Gejun's Blog

Unraveling the Confidence Interval Puzzle

From a Single Estimate to a Range

Central Limit Theorem

As the sample size increases, typically when it’s greater than 30, the distribution of the sample means approaches a normal distribution.

Mathematically,

\[\bar X \sim N(\mu, \frac{\sigma^2}{n})\]

where \(\mu\) is the population mean and \(\sigma^2\) is the population variance.

Red Marble Proportion Estimation

library(tidyverse)
source("../utils.R")

red_marble = "🔴"
blue_marble = "🔵"

prob_red = 0.64
num_marbles = 5000 # 1000 -> 5000

set.seed(42)
marbles = sample(c(red_marble, blue_marble), size = num_marbles, 
                 replace = TRUE, prob = c(prob_red, 1 - prob_red))

set.seed(42)
n = 100
one_sample = sample(marbles, n)
print(str_glue("Percentage of red marbles: {mean(one_sample == red_marble) * 100}%"))

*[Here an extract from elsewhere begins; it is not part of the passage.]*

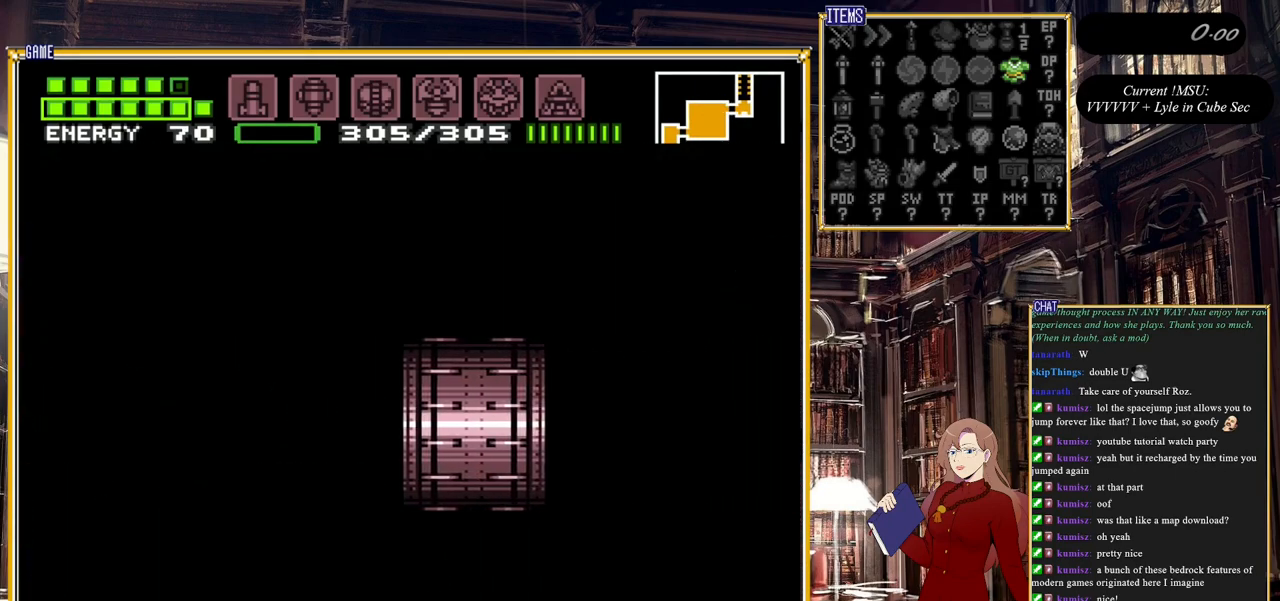
{"buttons": [], "events": []}
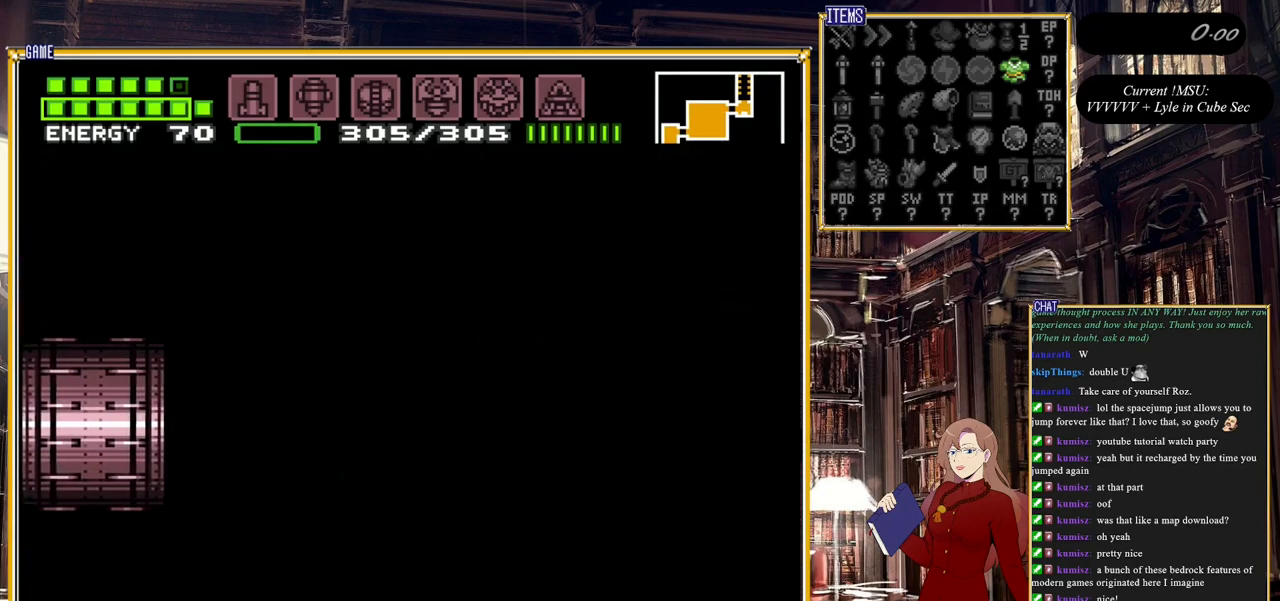
{"buttons": [], "events": []}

Percentage of red marbles: 69%

How confident are we in the estimation?
How can we quantify our level of certainty?

Confidence Interval

“The proportion of red marbles is exactly 69%.”

Confidence Interval

~~“The proportion of red marbles is exactly 69%.”~~

“I am 95% confident the proportion of red marbles in the bag is between 59% and 79%, which is also can be written as 69% \(\pm\) 10%.”

Margin of Error

\[\text{Margin of Error} = \text{Critical Value} \times \text{Standard Error}\]

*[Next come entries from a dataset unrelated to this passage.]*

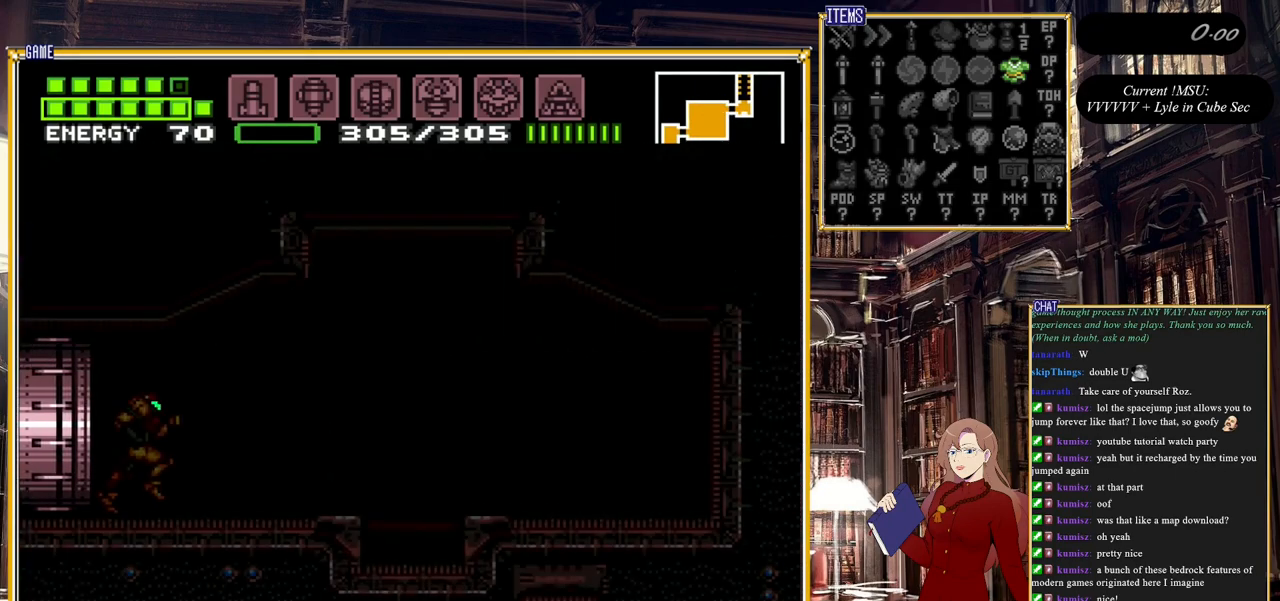
{"buttons": [], "events": []}
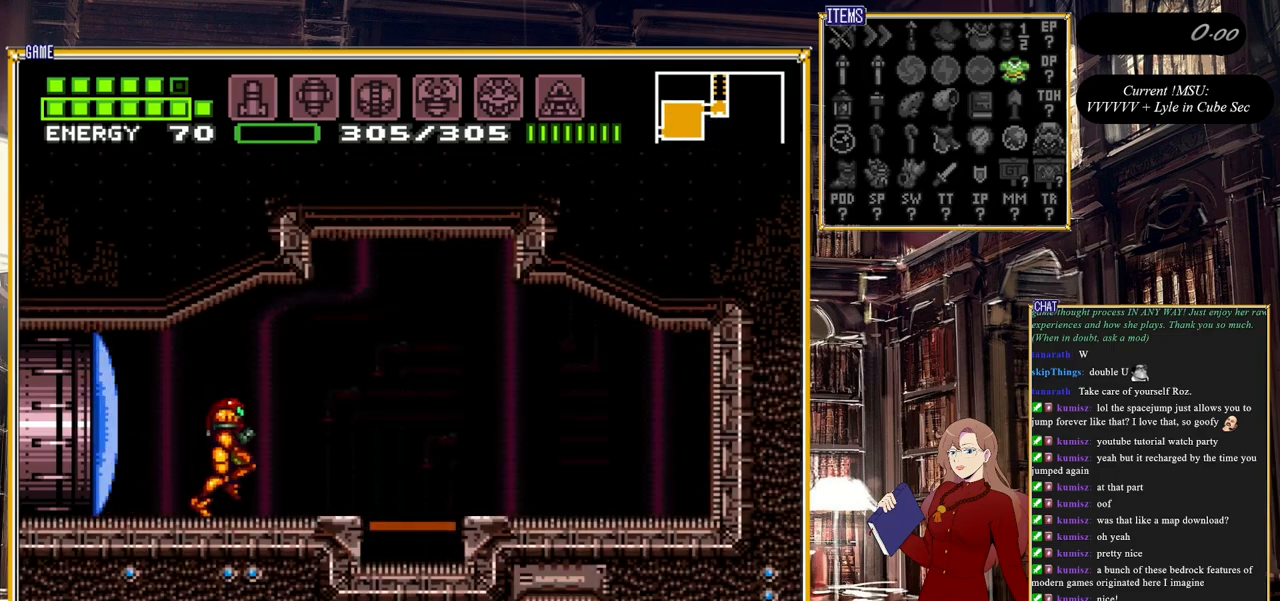
{"buttons": [], "events": []}
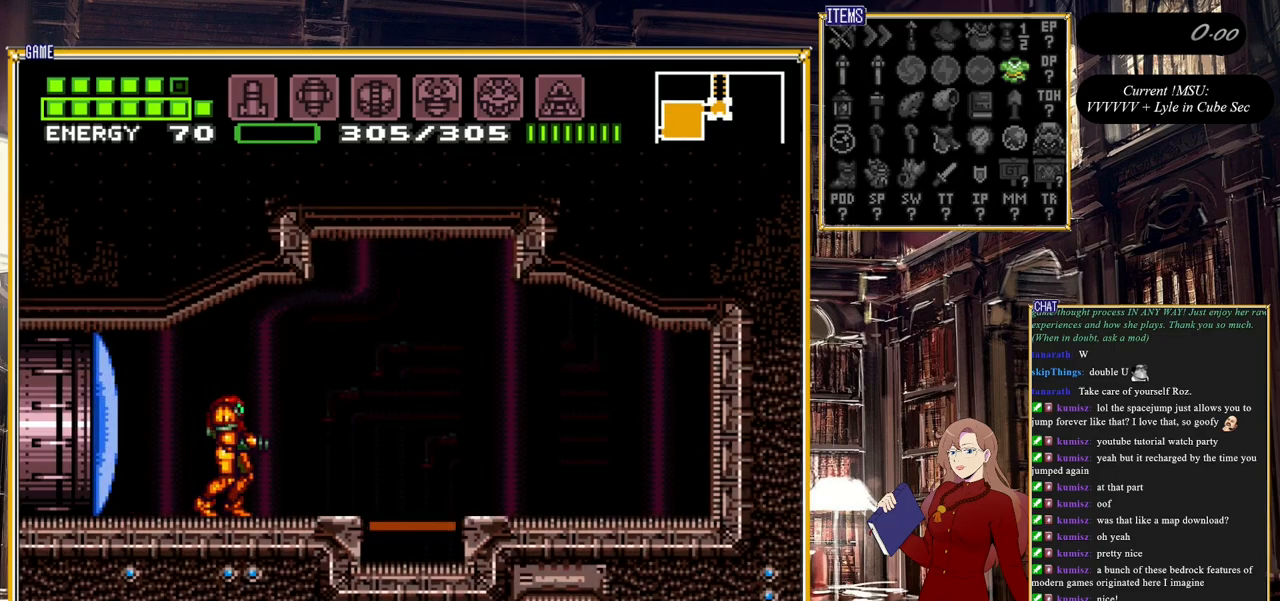
{"buttons": [], "events": []}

Critical Value (\(z\)-score)

A \(z\)-score indicates how many standard deviations a data point is from the mean of the dataset.

Calculating \(z\)-score

z_95 = qnorm(1 - 0.05 / 2)
print(str_glue("z score for 95% confidence level: {round(z_95, 2)}"))

z score for 95% confidence level: 1.96

Standard Error

Population Variance Known

\[SE = \frac{\sigma}{\sqrt{n}}\]

Population Variance Unknown

\[SE_{\hat p} = \sqrt{\frac{\hat p (1 - \hat p)}{n}}\]

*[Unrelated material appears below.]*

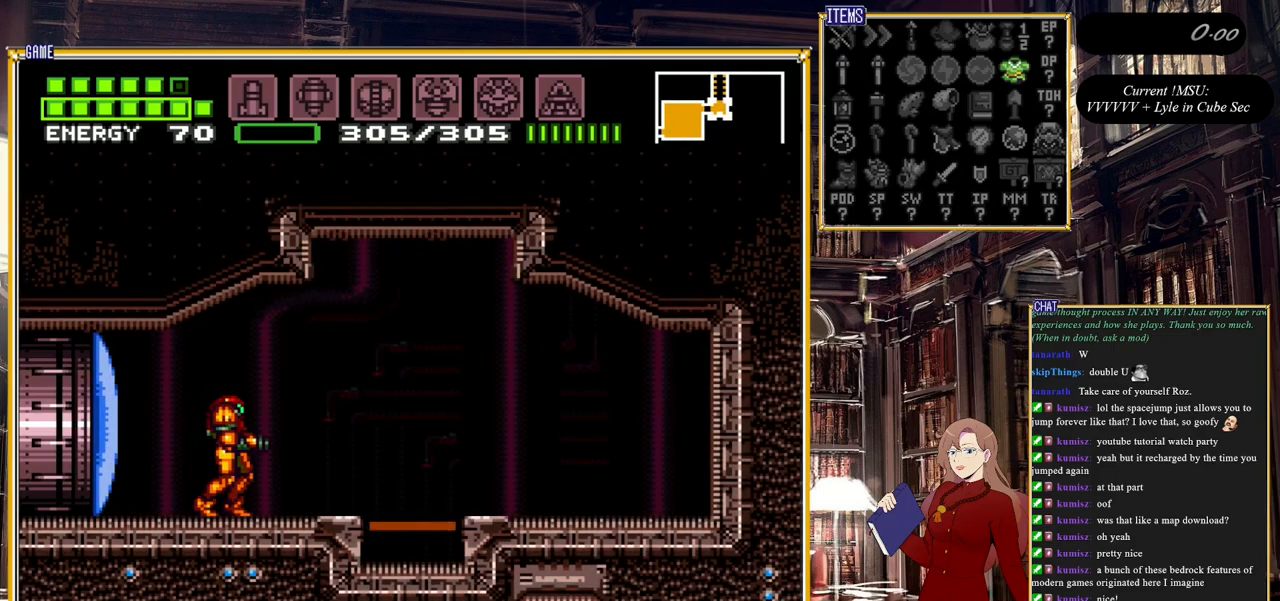
{"buttons": [], "events": []}
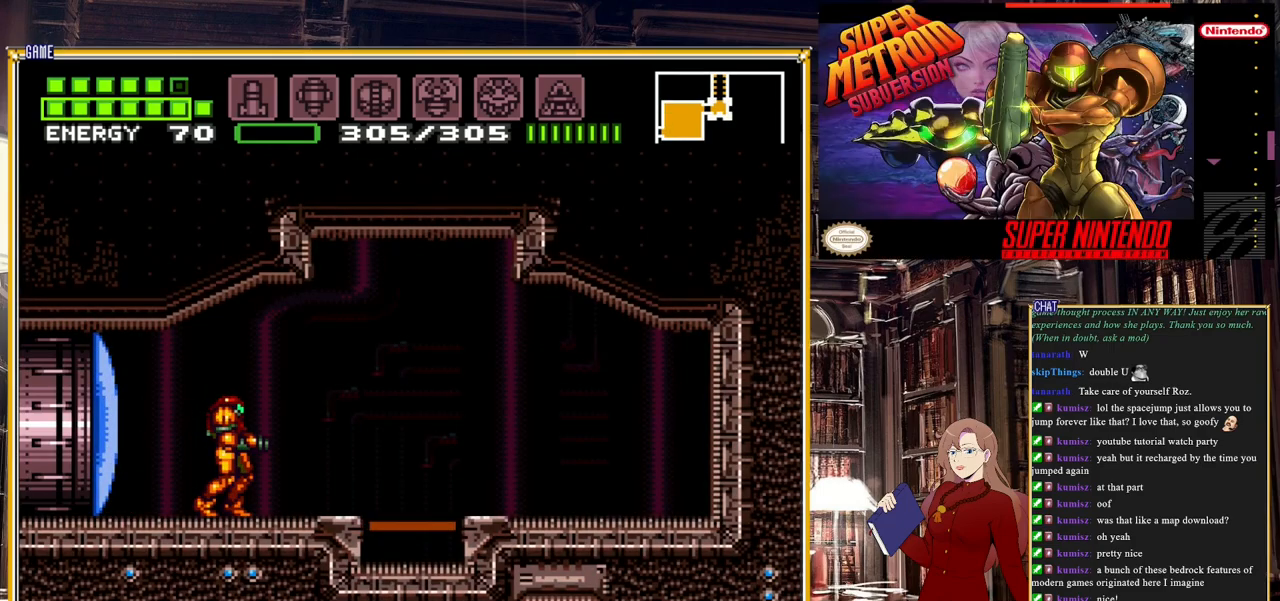
{"buttons": [], "events": []}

where \(\hat p\) is the sample proportion.

p_hat = mean(one_sample == red_marble)
print(str_glue("Sample Proportion: {p_hat}"))

Sample Proportion: 0.69

se = sqrt(p_hat * (1 - p_hat) / n)
print(str_glue("Standard Error: {round(se, 3)}"))

Standard Error: 0.046

Margin of Error (MOE)

\[MOE = z \times SE\]

moe = z_95 * se
print(str_glue("Margin of Error: {round(moe, 3)}"))

Margin of Error: 0.091

95% Confidence Interval

\[CI = (\hat p - MOE, \hat p + MOE)\]

lower_limit = p_hat - moe
upper_limit = p_hat + moe
print(str_glue("95% CI: [{round(lower_limit, 3)}, {round(upper_limit, 3)}]"))

95% CI: [0.599, 0.781]

99% Confidence Interval

z_99 = qnorm(1 - 0.01 / 2)
moe = z_99 * se
lower_limit = p_hat - moe
upper_limit = p_hat + moe
print(str_glue("99% CI: [{round(lower_limit, 3)}, {round(upper_limit, 3)}]"))

99% CI: [0.571, 0.809]

How it works?

Confidence Level

A 95% confidence level means that if we were to take the samples and construct a confidence interval from each sample, we are expecting that the intervals would capture the true population mean about 95% of the time.

95% Confidence Level

Steps for Constructing CI

Compute the sample proportion, \(\hat p\)
Find critical value, \(z\), corresponding to the confidence level
Compute the standard error, \(SE = \sqrt{\hat p (1 - \hat p) / n}\)
Compute the Margin of Error, \(MOE = z\times SE\)
Construct confidence interval, \(\hat p \pm MOE\)

Question

“Half of the marbles in the bag are red!”